Getting Started in the Tour de Fleece

Note from the SpaceCadet:  My friend Natalie (npeace on Ravelry) is a prolific spinner who creates her wonderful yarns almost exclusively on spindles.  With the Tour de Fleece coming up, it felt natural to ask her to share her thoughts on the best way to get started…


By Natalie

July 3rd marks the start of one of the biggest events of the spinning year – the Tour de Fleece.   For 3 weeks, spinners everywhere will spin along as the cyclists in the Tour de France work their way across France.  During this time, gorgeous handspun yarns will be popping up all over the internet as spinners show off their tour projects on their blogs and on Ravelry.

It was actually all this frenetic tour-based posting of handspun that got me interested in spinning a few years ago.  If you find yourself drooling over yet another absolutely stunning barber-poled yarn or wondering how it would feel to play in a big pile of cloud-like merino… well, that’s a pretty common side effect of the Tour de Fleece.

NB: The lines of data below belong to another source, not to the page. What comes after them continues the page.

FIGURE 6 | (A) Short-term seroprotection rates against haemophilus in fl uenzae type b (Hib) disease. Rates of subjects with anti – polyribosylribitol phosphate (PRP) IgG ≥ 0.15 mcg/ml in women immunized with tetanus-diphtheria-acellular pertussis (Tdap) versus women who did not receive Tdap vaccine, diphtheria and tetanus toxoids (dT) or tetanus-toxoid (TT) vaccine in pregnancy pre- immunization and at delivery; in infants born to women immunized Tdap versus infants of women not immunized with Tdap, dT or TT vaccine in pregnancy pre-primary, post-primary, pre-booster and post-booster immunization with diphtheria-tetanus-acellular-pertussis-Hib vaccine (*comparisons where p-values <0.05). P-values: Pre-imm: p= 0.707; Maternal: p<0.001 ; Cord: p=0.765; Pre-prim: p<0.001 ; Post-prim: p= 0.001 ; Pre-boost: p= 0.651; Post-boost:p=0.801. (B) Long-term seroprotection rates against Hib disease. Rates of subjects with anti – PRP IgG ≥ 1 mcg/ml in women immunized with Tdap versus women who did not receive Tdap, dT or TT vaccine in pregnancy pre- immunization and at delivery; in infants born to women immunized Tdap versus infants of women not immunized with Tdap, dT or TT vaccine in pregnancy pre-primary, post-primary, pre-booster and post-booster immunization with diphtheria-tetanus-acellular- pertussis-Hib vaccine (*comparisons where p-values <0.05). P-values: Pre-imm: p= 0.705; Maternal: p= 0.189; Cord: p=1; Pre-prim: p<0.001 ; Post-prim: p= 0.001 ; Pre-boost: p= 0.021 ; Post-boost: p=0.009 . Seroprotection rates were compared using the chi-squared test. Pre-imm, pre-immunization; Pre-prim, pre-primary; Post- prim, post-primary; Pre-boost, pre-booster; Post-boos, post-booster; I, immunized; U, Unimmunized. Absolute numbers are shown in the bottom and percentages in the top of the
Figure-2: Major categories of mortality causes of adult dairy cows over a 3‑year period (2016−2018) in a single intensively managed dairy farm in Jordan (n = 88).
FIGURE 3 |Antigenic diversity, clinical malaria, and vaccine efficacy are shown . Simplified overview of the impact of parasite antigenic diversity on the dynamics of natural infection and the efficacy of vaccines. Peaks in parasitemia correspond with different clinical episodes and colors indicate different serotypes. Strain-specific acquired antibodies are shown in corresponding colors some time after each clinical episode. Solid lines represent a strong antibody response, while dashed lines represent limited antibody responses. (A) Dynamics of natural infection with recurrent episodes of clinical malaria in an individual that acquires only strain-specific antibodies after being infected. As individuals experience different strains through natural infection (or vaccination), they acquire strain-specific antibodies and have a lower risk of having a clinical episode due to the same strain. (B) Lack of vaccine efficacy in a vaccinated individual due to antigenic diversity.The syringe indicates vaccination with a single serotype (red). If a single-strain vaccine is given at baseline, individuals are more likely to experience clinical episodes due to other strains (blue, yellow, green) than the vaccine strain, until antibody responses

Natalie spinning SpaceCadet Creations BFL combed top in Garden in Spring, on a Butterfly Girl spindle

It used to be that people felt they had to invest hundreds of dollars in a wheel in order to do “real” spinning.  This often seems like too daunting an investment to make just to give something a try.  Fortunately, with the current resurgence in popularity of the humble spindle, spinning is becoming ever more accessible.  If you get all fired up by the Tour de Fleece and want to give this spindle thing a try for yourself, here’s a list of resources to get you started:


Respect the Spindle by Abby Franquemont – If you’re only going to buy one spindle resource, this is the one to get.  It starts with the basics but will continue to be useful as you gain competence and experience.  There is also an accompanying video available as a DVD or as a video download from the Interweave online store.

Productive Spindling by Amelia Garripoli, also known as the Bellwether.  This book covers a lot of the same material as Respect the Spindle, but the approach is different, and it is an equally valuable resource.

Internet Resources:

Both authors above have informative blogs.  Abby Franquemont’s is and Amelia Garripoli can be found at  Both have extensive archives of general spinning and spindle-specific information.  Abby Franquemont has also posted a number of fabulous instructional videos to you tube, which you can find here.

Also invaluable to the new spindle spinner is the Spindlers group on Ravelry.  The “Stupid Questions” thread is full of answers to every beginner question imaginable, and if you can’t find what you’re looking for there you can post a new question.  Many experienced spinners generously spend their time monitoring that forum and answering all manner of questions for the new and confused.

There are many, many more resources out there, but starting with the list above will have you up and spinning very quickly.  Have fun!